SUBSTRATE SPECIFICITY OF NEW ARABIDOPSIS SPHINGOSINE KINASES

ALVAREZ SE; WORRAL D; LYNCH DV; HETHERINGTON A; MILSTIEN S; SPIEGEL S

Cashiers, NC USA

Congreso; XXXX Southeastern Regional Lipid Conference; 2005

Sphingolipids are ubiquitous components of all eukaryotic cellular membranes. In yeast and mammals, sphingolipid metabolites have been attracting considerable attention due to their involvement in the control of a wide range of biological processes such as growth, motility, stress responses and cell survival. Recent reports reveal that not only do plants contain components of eukaryotic sphingolipid signaling pathways, they also posses novel plant-specific sphingolipid regulatory systems.
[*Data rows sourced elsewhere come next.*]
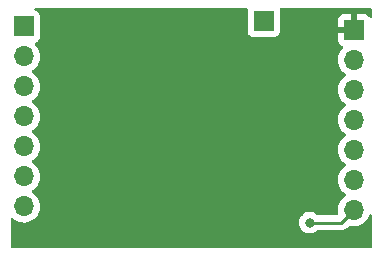
<source format=gbr>
%TF.GenerationSoftware,KiCad,Pcbnew,6.0.5-a6ca702e91~116~ubuntu20.04.1*%
%TF.CreationDate,2022-05-07T22:34:00-05:00*%
%TF.ProjectId,DRF1262T_Shield_v001,44524631-3236-4325-945f-536869656c64,rev?*%
%TF.SameCoordinates,Original*%
%TF.FileFunction,Copper,L2,Bot*%
%TF.FilePolarity,Positive*%
%FSLAX46Y46*%
G04 Gerber Fmt 4.6, Leading zero omitted, Abs format (unit mm)*
G04 Created by KiCad (PCBNEW 6.0.5-a6ca702e91~116~ubuntu20.04.1) date 2022-05-07 22:34:00*
%MOMM*%
%LPD*%
G01*
G04 APERTURE LIST*
%TA.AperFunction,ComponentPad*%
%ADD10R,1.700000X1.700000*%
%TD*%
%TA.AperFunction,ComponentPad*%
%ADD11O,1.700000X1.700000*%
%TD*%
%TA.AperFunction,ViaPad*%
%ADD12C,0.800000*%
%TD*%
%TA.AperFunction,Conductor*%
%ADD13C,0.250000*%
%TD*%
G04 APERTURE END LIST*
D10*
%TO.P,J3,1,Pin_1*%
%TO.N,Net-(J3-Pad1)*%
X160000000Y-77800000D03*
%TD*%
%TO.P,J1,1,Pin_1*%
%TO.N,VCC*%
X139700000Y-78300000D03*
D11*
%TO.P,J1,2,Pin_2*%
%TO.N,D4*%
X139700000Y-80840000D03*
%TO.P,J1,3,Pin_3*%
%TO.N,D3*%
X139700000Y-83380000D03*
%TO.P,J1,4,Pin_4*%
%TO.N,D13{slash}SCK*%
X139700000Y-85920000D03*
%TO.P,J1,5,Pin_5*%
%TO.N,D12{slash}MISO*%
X139700000Y-88460000D03*
%TO.P,J1,6,Pin_6*%
%TO.N,D2{slash}INT0*%
X139700000Y-91000000D03*
%TO.P,J1,7,Pin_7*%
%TO.N,A5{slash}SCL*%
X139700000Y-93540000D03*
%TD*%
D10*
%TO.P,J2,1,Pin_1*%
%TO.N,GND*%
X167640000Y-78600000D03*
D11*
%TO.P,J2,2,Pin_2*%
%TO.N,D5*%
X167640000Y-81140000D03*
%TO.P,J2,3,Pin_3*%
%TO.N,D7*%
X167640000Y-83680000D03*
%TO.P,J2,4,Pin_4*%
%TO.N,D9*%
X167640000Y-86220000D03*
%TO.P,J2,5,Pin_5*%
%TO.N,D10{slash}SS*%
X167640000Y-88760000D03*
%TO.P,J2,6,Pin_6*%
%TO.N,D11{slash}MOSI*%
X167640000Y-91300000D03*
%TO.P,J2,7,Pin_7*%
%TO.N,D6*%
X167640000Y-93840000D03*
%TD*%
D12*
%TO.N,GND*%
X158200000Y-83000000D03*
X158200000Y-84700000D03*
X164000000Y-85000000D03*
X154600000Y-82900000D03*
X152800000Y-82900000D03*
%TO.N,D6*%
X163900000Y-94900000D03*
%TD*%
D13*
%TO.N,D6*%
X163900000Y-94900000D02*
X166580000Y-94900000D01*
X166580000Y-94900000D02*
X167640000Y-93840000D01*
%TD*%
%TA.AperFunction,Conductor*%
%TO.N,GND*%
G36*
X158590198Y-76728502D02*
G01*
X158636691Y-76782158D01*
X158647340Y-76848108D01*
X158641500Y-76901866D01*
X158641500Y-78698134D01*
X158648255Y-78760316D01*
X158699385Y-78896705D01*
X158786739Y-79013261D01*
X158903295Y-79100615D01*
X159039684Y-79151745D01*
X159101866Y-79158500D01*
X160898134Y-79158500D01*
X160960316Y-79151745D01*
X161096705Y-79100615D01*
X161213261Y-79013261D01*
X161300615Y-78896705D01*
X161351745Y-78760316D01*
X161358500Y-78698134D01*
X161358500Y-78327885D01*
X166282000Y-78327885D01*
X166286475Y-78343124D01*
X166287865Y-78344329D01*
X166295548Y-78346000D01*
X167367885Y-78346000D01*
X167383124Y-78341525D01*
X167384329Y-78340135D01*
X167386000Y-78332452D01*
X167386000Y-77260116D01*
X167381525Y-77244877D01*
X167380135Y-77243672D01*
X167372452Y-77242001D01*
X166745331Y-77242001D01*
X166738510Y-77242371D01*
X166687648Y-77247895D01*
X166672396Y-77251521D01*
X166551946Y-77296676D01*
X166536351Y-77305214D01*
X166434276Y-77381715D01*
X166421715Y-77394276D01*
X166345214Y-77496351D01*
X166336676Y-77511946D01*
X166291522Y-77632394D01*
X166287895Y-77647649D01*
X166282369Y-77698514D01*
X166282000Y-77705328D01*
X166282000Y-78327885D01*
X161358500Y-78327885D01*
X161358500Y-76901866D01*
X161352660Y-76848108D01*
X161365188Y-76778225D01*
X161413509Y-76726210D01*
X161477923Y-76708500D01*
X169045500Y-76708500D01*
X169113621Y-76728502D01*
X169160114Y-76782158D01*
X169171500Y-76834500D01*
X169171500Y-77436196D01*
X169151498Y-77504317D01*
X169097842Y-77550810D01*
X169027568Y-77560914D01*
X168962988Y-77531420D01*
X168940372Y-77503388D01*
X168940172Y-77503538D01*
X168935979Y-77497943D01*
X168934980Y-77496705D01*
X168934788Y-77496354D01*
X168858285Y-77394276D01*
X168845724Y-77381715D01*
X168743649Y-77305214D01*
X168728054Y-77296676D01*
X168607606Y-77251522D01*
X168592351Y-77247895D01*
X168541486Y-77242369D01*
X168534672Y-77242000D01*
X167912115Y-77242000D01*
X167896876Y-77246475D01*
X167895671Y-77247865D01*
X167894000Y-77255548D01*
X167894000Y-78728000D01*
X167873998Y-78796121D01*
X167820342Y-78842614D01*
X167768000Y-78854000D01*
X166300116Y-78854000D01*
X166284877Y-78858475D01*
X166283672Y-78859865D01*
X166282001Y-78867548D01*
X166282001Y-79494669D01*
X166282371Y-79501490D01*
X166287895Y-79552352D01*
X166291521Y-79567604D01*
X166336676Y-79688054D01*
X166345214Y-79703649D01*
X166421715Y-79805724D01*
X166434276Y-79818285D01*
X166536351Y-79894786D01*
X166551946Y-79903324D01*
X166660827Y-79944142D01*
X166717591Y-79986784D01*
X166742291Y-80053345D01*
X166727083Y-80122694D01*
X166707691Y-80149175D01*
X166667252Y-80191492D01*
X166580629Y-80282138D01*
X166454743Y-80466680D01*
X166439003Y-80500590D01*
X166384800Y-80617361D01*
X166360688Y-80669305D01*
X166300989Y-80884570D01*
X166277251Y-81106695D01*
X166277548Y-81111848D01*
X166277548Y-81111851D01*
X166278483Y-81128069D01*
X166290110Y-81329715D01*
X166291247Y-81334761D01*
X166291248Y-81334767D01*
X166293882Y-81346453D01*
X166339222Y-81547639D01*
X166354057Y-81584173D01*
X166408923Y-81719292D01*
X166423266Y-81754616D01*
X166463409Y-81820124D01*
X166533645Y-81934738D01*
X166539987Y-81945088D01*
X166686250Y-82113938D01*
X166858126Y-82256632D01*
X166903917Y-82283390D01*
X166931445Y-82299476D01*
X166980169Y-82351114D01*
X166993240Y-82420897D01*
X166966509Y-82486669D01*
X166926055Y-82520027D01*
X166913607Y-82526507D01*
X166909474Y-82529610D01*
X166909471Y-82529612D01*
X166778597Y-82627875D01*
X166734965Y-82660635D01*
X166580629Y-82822138D01*
X166454743Y-83006680D01*
X166439003Y-83040590D01*
X166384800Y-83157361D01*
X166360688Y-83209305D01*
X166300989Y-83424570D01*
X166277251Y-83646695D01*
X166277548Y-83651848D01*
X166277548Y-83651851D01*
X166278483Y-83668069D01*
X166290110Y-83869715D01*
X166291247Y-83874761D01*
X166291248Y-83874767D01*
X166293882Y-83886453D01*
X166339222Y-84087639D01*
X166354057Y-84124173D01*
X166408923Y-84259292D01*
X166423266Y-84294616D01*
X166463409Y-84360124D01*
X166533645Y-84474738D01*
X166539987Y-84485088D01*
X166686250Y-84653938D01*
X166858126Y-84796632D01*
X166903917Y-84823390D01*
X166931445Y-84839476D01*
X166980169Y-84891114D01*
X166993240Y-84960897D01*
X166966509Y-85026669D01*
X166926055Y-85060027D01*
X166913607Y-85066507D01*
X166909474Y-85069610D01*
X166909471Y-85069612D01*
X166778597Y-85167875D01*
X166734965Y-85200635D01*
X166580629Y-85362138D01*
X166454743Y-85546680D01*
X166439003Y-85580590D01*
X166384800Y-85697361D01*
X166360688Y-85749305D01*
X166300989Y-85964570D01*
X166277251Y-86186695D01*
X166277548Y-86191848D01*
X166277548Y-86191851D01*
X166278483Y-86208069D01*
X166290110Y-86409715D01*
X166291247Y-86414761D01*
X166291248Y-86414767D01*
X166293882Y-86426453D01*
X166339222Y-86627639D01*
X166354057Y-86664173D01*
X166408923Y-86799292D01*
X166423266Y-86834616D01*
X166463409Y-86900124D01*
X166533645Y-87014738D01*
X166539987Y-87025088D01*
X166686250Y-87193938D01*
X166858126Y-87336632D01*
X166903917Y-87363390D01*
X166931445Y-87379476D01*
X166980169Y-87431114D01*
X166993240Y-87500897D01*
X166966509Y-87566669D01*
X166926055Y-87600027D01*
X166913607Y-87606507D01*
X166909474Y-87609610D01*
X166909471Y-87609612D01*
X166778597Y-87707875D01*
X166734965Y-87740635D01*
X166580629Y-87902138D01*
X166454743Y-88086680D01*
X166439003Y-88120590D01*
X166384800Y-88237361D01*
X166360688Y-88289305D01*
X166300989Y-88504570D01*
X166277251Y-88726695D01*
X166277548Y-88731848D01*
X166277548Y-88731851D01*
X166278483Y-88748069D01*
X166290110Y-88949715D01*
X166291247Y-88954761D01*
X166291248Y-88954767D01*
X166293882Y-88966453D01*
X166339222Y-89167639D01*
X166354057Y-89204173D01*
X166408923Y-89339292D01*
X166423266Y-89374616D01*
X166463409Y-89440124D01*
X166533645Y-89554738D01*
X166539987Y-89565088D01*
X166686250Y-89733938D01*
X166858126Y-89876632D01*
X166903917Y-89903390D01*
X166931445Y-89919476D01*
X166980169Y-89971114D01*
X166993240Y-90040897D01*
X166966509Y-90106669D01*
X166926055Y-90140027D01*
X166913607Y-90146507D01*
X166909474Y-90149610D01*
X166909471Y-90149612D01*
X166778597Y-90247875D01*
X166734965Y-90280635D01*
X166580629Y-90442138D01*
X166454743Y-90626680D01*
X166439003Y-90660590D01*
X166384800Y-90777361D01*
X166360688Y-90829305D01*
X166300989Y-91044570D01*
X166277251Y-91266695D01*
X166277548Y-91271848D01*
X166277548Y-91271851D01*
X166278483Y-91288069D01*
X166290110Y-91489715D01*
X166291247Y-91494761D01*
X166291248Y-91494767D01*
X166293882Y-91506453D01*
X166339222Y-91707639D01*
X166354057Y-91744173D01*
X166408923Y-91879292D01*
X166423266Y-91914616D01*
X166463409Y-91980124D01*
X166533645Y-92094738D01*
X166539987Y-92105088D01*
X166686250Y-92273938D01*
X166858126Y-92416632D01*
X166903917Y-92443390D01*
X166931445Y-92459476D01*
X166980169Y-92511114D01*
X166993240Y-92580897D01*
X166966509Y-92646669D01*
X166926055Y-92680027D01*
X166913607Y-92686507D01*
X166909474Y-92689610D01*
X166909471Y-92689612D01*
X166778597Y-92787875D01*
X166734965Y-92820635D01*
X166580629Y-92982138D01*
X166454743Y-93166680D01*
X166439003Y-93200590D01*
X166384800Y-93317361D01*
X166360688Y-93369305D01*
X166300989Y-93584570D01*
X166277251Y-93806695D01*
X166277548Y-93811848D01*
X166277548Y-93811851D01*
X166278483Y-93828069D01*
X166290110Y-94029715D01*
X166291247Y-94034761D01*
X166291248Y-94034767D01*
X166308834Y-94112799D01*
X166304298Y-94183651D01*
X166262176Y-94240802D01*
X166195843Y-94266108D01*
X166185917Y-94266500D01*
X164608200Y-94266500D01*
X164540079Y-94246498D01*
X164520853Y-94230157D01*
X164520580Y-94230460D01*
X164515668Y-94226037D01*
X164511253Y-94221134D01*
X164383161Y-94128069D01*
X164362094Y-94112763D01*
X164362093Y-94112762D01*
X164356752Y-94108882D01*
X164350724Y-94106198D01*
X164350722Y-94106197D01*
X164188319Y-94033891D01*
X164188318Y-94033891D01*
X164182288Y-94031206D01*
X164088887Y-94011353D01*
X164001944Y-93992872D01*
X164001939Y-93992872D01*
X163995487Y-93991500D01*
X163804513Y-93991500D01*
X163798061Y-93992872D01*
X163798056Y-93992872D01*
X163711113Y-94011353D01*
X163617712Y-94031206D01*
X163611682Y-94033891D01*
X163611681Y-94033891D01*
X163449278Y-94106197D01*
X163449276Y-94106198D01*
X163443248Y-94108882D01*
X163437907Y-94112762D01*
X163437906Y-94112763D01*
X163416839Y-94128069D01*
X163288747Y-94221134D01*
X163284326Y-94226044D01*
X163284325Y-94226045D01*
X163199007Y-94320801D01*
X163160960Y-94363056D01*
X163157659Y-94368774D01*
X163070277Y-94520124D01*
X163065473Y-94528444D01*
X163006458Y-94710072D01*
X162986496Y-94900000D01*
X162987186Y-94906565D01*
X162998152Y-95010896D01*
X163006458Y-95089928D01*
X163065473Y-95271556D01*
X163160960Y-95436944D01*
X163165378Y-95441851D01*
X163165379Y-95441852D01*
X163247452Y-95533003D01*
X163288747Y-95578866D01*
X163443248Y-95691118D01*
X163449276Y-95693802D01*
X163449278Y-95693803D01*
X163611681Y-95766109D01*
X163617712Y-95768794D01*
X163711112Y-95788647D01*
X163798056Y-95807128D01*
X163798061Y-95807128D01*
X163804513Y-95808500D01*
X163995487Y-95808500D01*
X164001939Y-95807128D01*
X164001944Y-95807128D01*
X164088888Y-95788647D01*
X164182288Y-95768794D01*
X164188319Y-95766109D01*
X164350722Y-95693803D01*
X164350724Y-95693802D01*
X164356752Y-95691118D01*
X164511253Y-95578866D01*
X164515668Y-95573963D01*
X164520580Y-95569540D01*
X164521705Y-95570789D01*
X164575014Y-95537949D01*
X164608200Y-95533500D01*
X166501233Y-95533500D01*
X166512416Y-95534027D01*
X166519909Y-95535702D01*
X166527835Y-95535453D01*
X166527836Y-95535453D01*
X166587986Y-95533562D01*
X166591945Y-95533500D01*
X166619856Y-95533500D01*
X166623791Y-95533003D01*
X166623856Y-95532995D01*
X166635693Y-95532062D01*
X166667951Y-95531048D01*
X166671970Y-95530922D01*
X166679889Y-95530673D01*
X166699343Y-95525021D01*
X166718700Y-95521013D01*
X166730930Y-95519468D01*
X166730931Y-95519468D01*
X166738797Y-95518474D01*
X166746168Y-95515555D01*
X166746170Y-95515555D01*
X166779912Y-95502196D01*
X166791142Y-95498351D01*
X166825983Y-95488229D01*
X166825984Y-95488229D01*
X166833593Y-95486018D01*
X166840412Y-95481985D01*
X166840417Y-95481983D01*
X166851028Y-95475707D01*
X166868776Y-95467012D01*
X166887617Y-95459552D01*
X166923387Y-95433564D01*
X166933307Y-95427048D01*
X166964535Y-95408580D01*
X166964538Y-95408578D01*
X166971362Y-95404542D01*
X166985683Y-95390221D01*
X167000717Y-95377380D01*
X167010694Y-95370131D01*
X167017107Y-95365472D01*
X167045298Y-95331395D01*
X167053288Y-95322616D01*
X167184549Y-95191355D01*
X167246861Y-95157329D01*
X167298762Y-95156979D01*
X167478597Y-95193567D01*
X167483772Y-95193757D01*
X167483774Y-95193757D01*
X167696673Y-95201564D01*
X167696677Y-95201564D01*
X167701837Y-95201753D01*
X167706957Y-95201097D01*
X167706959Y-95201097D01*
X167918288Y-95174025D01*
X167918289Y-95174025D01*
X167923416Y-95173368D01*
X167928366Y-95171883D01*
X168132429Y-95110661D01*
X168132434Y-95110659D01*
X168137384Y-95109174D01*
X168337994Y-95010896D01*
X168519860Y-94881173D01*
X168527693Y-94873368D01*
X168674435Y-94727137D01*
X168678096Y-94723489D01*
X168808453Y-94542077D01*
X168818020Y-94522721D01*
X168905136Y-94346453D01*
X168905137Y-94346451D01*
X168907430Y-94341811D01*
X168924943Y-94284171D01*
X168963882Y-94224808D01*
X169028736Y-94195921D01*
X169098913Y-94206682D01*
X169152131Y-94253675D01*
X169171500Y-94320801D01*
X169171500Y-96965500D01*
X169151498Y-97033621D01*
X169097842Y-97080114D01*
X169045500Y-97091500D01*
X138694500Y-97091500D01*
X138626379Y-97071498D01*
X138579886Y-97017842D01*
X138568500Y-96965500D01*
X138568500Y-94634738D01*
X138588502Y-94566617D01*
X138642158Y-94520124D01*
X138712432Y-94510020D01*
X138774984Y-94537794D01*
X138918126Y-94656632D01*
X139111000Y-94769338D01*
X139319692Y-94849030D01*
X139324760Y-94850061D01*
X139324763Y-94850062D01*
X139432017Y-94871883D01*
X139538597Y-94893567D01*
X139543772Y-94893757D01*
X139543774Y-94893757D01*
X139756673Y-94901564D01*
X139756677Y-94901564D01*
X139761837Y-94901753D01*
X139766957Y-94901097D01*
X139766959Y-94901097D01*
X139978288Y-94874025D01*
X139978289Y-94874025D01*
X139983416Y-94873368D01*
X139988366Y-94871883D01*
X140192429Y-94810661D01*
X140192434Y-94810659D01*
X140197384Y-94809174D01*
X140397994Y-94710896D01*
X140579860Y-94581173D01*
X140738096Y-94423489D01*
X140777413Y-94368774D01*
X140865435Y-94246277D01*
X140868453Y-94242077D01*
X140874195Y-94230460D01*
X140965136Y-94046453D01*
X140965137Y-94046451D01*
X140967430Y-94041811D01*
X141032370Y-93828069D01*
X141061529Y-93606590D01*
X141063156Y-93540000D01*
X141044852Y-93317361D01*
X140990431Y-93100702D01*
X140901354Y-92895840D01*
X140780014Y-92708277D01*
X140629670Y-92543051D01*
X140625619Y-92539852D01*
X140625615Y-92539848D01*
X140458414Y-92407800D01*
X140458410Y-92407798D01*
X140454359Y-92404598D01*
X140413053Y-92381796D01*
X140363084Y-92331364D01*
X140348312Y-92261921D01*
X140373428Y-92195516D01*
X140400780Y-92168909D01*
X140444603Y-92137650D01*
X140579860Y-92041173D01*
X140738096Y-91883489D01*
X140868453Y-91702077D01*
X140967430Y-91501811D01*
X141032370Y-91288069D01*
X141061529Y-91066590D01*
X141063156Y-91000000D01*
X141044852Y-90777361D01*
X140990431Y-90560702D01*
X140901354Y-90355840D01*
X140780014Y-90168277D01*
X140629670Y-90003051D01*
X140625619Y-89999852D01*
X140625615Y-89999848D01*
X140458414Y-89867800D01*
X140458410Y-89867798D01*
X140454359Y-89864598D01*
X140413053Y-89841796D01*
X140363084Y-89791364D01*
X140348312Y-89721921D01*
X140373428Y-89655516D01*
X140400780Y-89628909D01*
X140444603Y-89597650D01*
X140579860Y-89501173D01*
X140738096Y-89343489D01*
X140868453Y-89162077D01*
X140967430Y-88961811D01*
X141032370Y-88748069D01*
X141061529Y-88526590D01*
X141063156Y-88460000D01*
X141044852Y-88237361D01*
X140990431Y-88020702D01*
X140901354Y-87815840D01*
X140780014Y-87628277D01*
X140629670Y-87463051D01*
X140625619Y-87459852D01*
X140625615Y-87459848D01*
X140458414Y-87327800D01*
X140458410Y-87327798D01*
X140454359Y-87324598D01*
X140413053Y-87301796D01*
X140363084Y-87251364D01*
X140348312Y-87181921D01*
X140373428Y-87115516D01*
X140400780Y-87088909D01*
X140444603Y-87057650D01*
X140579860Y-86961173D01*
X140738096Y-86803489D01*
X140868453Y-86622077D01*
X140967430Y-86421811D01*
X141032370Y-86208069D01*
X141061529Y-85986590D01*
X141063156Y-85920000D01*
X141044852Y-85697361D01*
X140990431Y-85480702D01*
X140901354Y-85275840D01*
X140780014Y-85088277D01*
X140629670Y-84923051D01*
X140625619Y-84919852D01*
X140625615Y-84919848D01*
X140458414Y-84787800D01*
X140458410Y-84787798D01*
X140454359Y-84784598D01*
X140413053Y-84761796D01*
X140363084Y-84711364D01*
X140348312Y-84641921D01*
X140373428Y-84575516D01*
X140400780Y-84548909D01*
X140444603Y-84517650D01*
X140579860Y-84421173D01*
X140738096Y-84263489D01*
X140868453Y-84082077D01*
X140967430Y-83881811D01*
X141032370Y-83668069D01*
X141061529Y-83446590D01*
X141063156Y-83380000D01*
X141044852Y-83157361D01*
X140990431Y-82940702D01*
X140901354Y-82735840D01*
X140780014Y-82548277D01*
X140629670Y-82383051D01*
X140625619Y-82379852D01*
X140625615Y-82379848D01*
X140458414Y-82247800D01*
X140458410Y-82247798D01*
X140454359Y-82244598D01*
X140413053Y-82221796D01*
X140363084Y-82171364D01*
X140348312Y-82101921D01*
X140373428Y-82035516D01*
X140400780Y-82008909D01*
X140444603Y-81977650D01*
X140579860Y-81881173D01*
X140738096Y-81723489D01*
X140868453Y-81542077D01*
X140967430Y-81341811D01*
X141032370Y-81128069D01*
X141061529Y-80906590D01*
X141063156Y-80840000D01*
X141044852Y-80617361D01*
X140990431Y-80400702D01*
X140901354Y-80195840D01*
X140780014Y-80008277D01*
X140760205Y-79986507D01*
X140632798Y-79846488D01*
X140601746Y-79782642D01*
X140610141Y-79712143D01*
X140655317Y-79657375D01*
X140681761Y-79643706D01*
X140788297Y-79603767D01*
X140796705Y-79600615D01*
X140913261Y-79513261D01*
X141000615Y-79396705D01*
X141051745Y-79260316D01*
X141058500Y-79198134D01*
X141058500Y-77401866D01*
X141051745Y-77339684D01*
X141000615Y-77203295D01*
X140913261Y-77086739D01*
X140796705Y-76999385D01*
X140788296Y-76996233D01*
X140788295Y-76996232D01*
X140671592Y-76952482D01*
X140614827Y-76909841D01*
X140590127Y-76843279D01*
X140605334Y-76773930D01*
X140655620Y-76723812D01*
X140715821Y-76708500D01*
X158522077Y-76708500D01*
X158590198Y-76728502D01*
G37*
%TD.AperFunction*%
%TD*%
M02*

</source>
The sphingolipid metabolite, sphingosine-1-phosphate (S1P), has been shown to regulate calcium mobilization active in Arabidopsis guard cell drought/abscisic acid (ABA) responses. Previously, we have shown that the enzyme responsible for S1P production, sphingosine kinase (SphK), is stimulated by the phytohormone abscisic acid in guard cells of Arabidopsis thaliana and that S1P regulates guard cell turgor via a heterotrimeric G protein. Arabidopsis contains four gene loci that are phylogenetically distinct and code for proteins that contain the five conserved domains previously identified in SphKs. NP_566064 and NP_193885 are not yet characterized, whereas At-LCBK1 and ACD5 are bona fide dihydrosphingosine kinase and ceramide kinase, respectively.  In the current study, we have cloned NP_566064 and NP_193885 and characterized their enzymatic activities. Lysates of HEK 293 cells overexpressing NP_193885 had high kinase activity with sphingosine, a minor Arabidopsis free sphingoid base, and dihydrosphingosine and slightly lower activity with phytosphingosine, when substrates were presented as BSA complexes rather than in Triton X-100 mixed micelles, a property similar to that of mammalian SphK type 1. The phosphorylating activity was also markedly enhanced by addition of 1M KCl, which has been shown to selectively stimulate SphK2 and inhibit SphK1. Neither ceramide nor N,N-dimethylsphingosine, a potent inhibitor of both mammalian SphKs, were phosphorylated by these plant SphKs regardless of the method of substrate presentation. Interestingly, lysates of HEK 293 cells overexpressing NP_566064 did not have any significant kinase activity compared to untransfected cells. Taken together, these data indicate that the NP_193885 is a bona fide sphingosine kinase that is distinct from At-LCBK1, and each fall into separate plant clusters that are distinguishable from both ceramide kinase cluster enzymes. Supported by R 37 GM043880 (SS).